▶ _Assignment_
Copy the entries below word for word, from their very first line up to and including the line that contains "emergency stops)".

▶ _Entries supplied_
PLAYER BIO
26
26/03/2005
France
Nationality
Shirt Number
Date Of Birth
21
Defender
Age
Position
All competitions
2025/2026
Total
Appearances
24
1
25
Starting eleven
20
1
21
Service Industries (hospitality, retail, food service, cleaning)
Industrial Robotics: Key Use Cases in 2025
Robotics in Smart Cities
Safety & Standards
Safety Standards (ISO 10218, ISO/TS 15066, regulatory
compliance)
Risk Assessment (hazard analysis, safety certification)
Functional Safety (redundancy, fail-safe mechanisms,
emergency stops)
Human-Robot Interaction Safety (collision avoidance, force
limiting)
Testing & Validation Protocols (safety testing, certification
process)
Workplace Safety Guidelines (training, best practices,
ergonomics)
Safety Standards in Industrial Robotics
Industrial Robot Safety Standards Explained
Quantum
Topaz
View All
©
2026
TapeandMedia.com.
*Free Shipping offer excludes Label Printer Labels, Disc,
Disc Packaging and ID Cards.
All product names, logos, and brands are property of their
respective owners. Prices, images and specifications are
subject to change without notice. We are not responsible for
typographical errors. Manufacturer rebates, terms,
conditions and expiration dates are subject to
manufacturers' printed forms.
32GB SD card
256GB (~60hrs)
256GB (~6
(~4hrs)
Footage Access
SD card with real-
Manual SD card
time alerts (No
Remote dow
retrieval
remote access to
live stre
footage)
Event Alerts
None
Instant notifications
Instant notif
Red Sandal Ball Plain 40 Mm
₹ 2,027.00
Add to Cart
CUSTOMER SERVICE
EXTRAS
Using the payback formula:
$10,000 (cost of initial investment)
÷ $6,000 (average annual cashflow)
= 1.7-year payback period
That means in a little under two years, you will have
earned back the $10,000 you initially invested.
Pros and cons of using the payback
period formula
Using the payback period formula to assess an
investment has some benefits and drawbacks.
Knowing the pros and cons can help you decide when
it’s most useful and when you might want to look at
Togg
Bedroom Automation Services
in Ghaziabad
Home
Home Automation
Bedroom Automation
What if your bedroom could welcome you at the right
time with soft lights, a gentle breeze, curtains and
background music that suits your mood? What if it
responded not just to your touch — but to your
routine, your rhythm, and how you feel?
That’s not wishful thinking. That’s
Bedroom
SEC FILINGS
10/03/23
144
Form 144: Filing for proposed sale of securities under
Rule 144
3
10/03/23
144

▶ _Answer to this task_
PLAYER BIO
26
26/03/2005
France
Nationality
Shirt Number
Date Of Birth
21
Defender
Age
Position
All competitions
2025/2026
Total
Appearances
24
1
25
Starting eleven
20
1
21
Service Industries (hospitality, retail, food service, cleaning)
Industrial Robotics: Key Use Cases in 2025
Robotics in Smart Cities
Safety & Standards
Safety Standards (ISO 10218, ISO/TS 15066, regulatory
compliance)
Risk Assessment (hazard analysis, safety certification)
Functional Safety (redundancy, fail-safe mechanisms,
emergency stops)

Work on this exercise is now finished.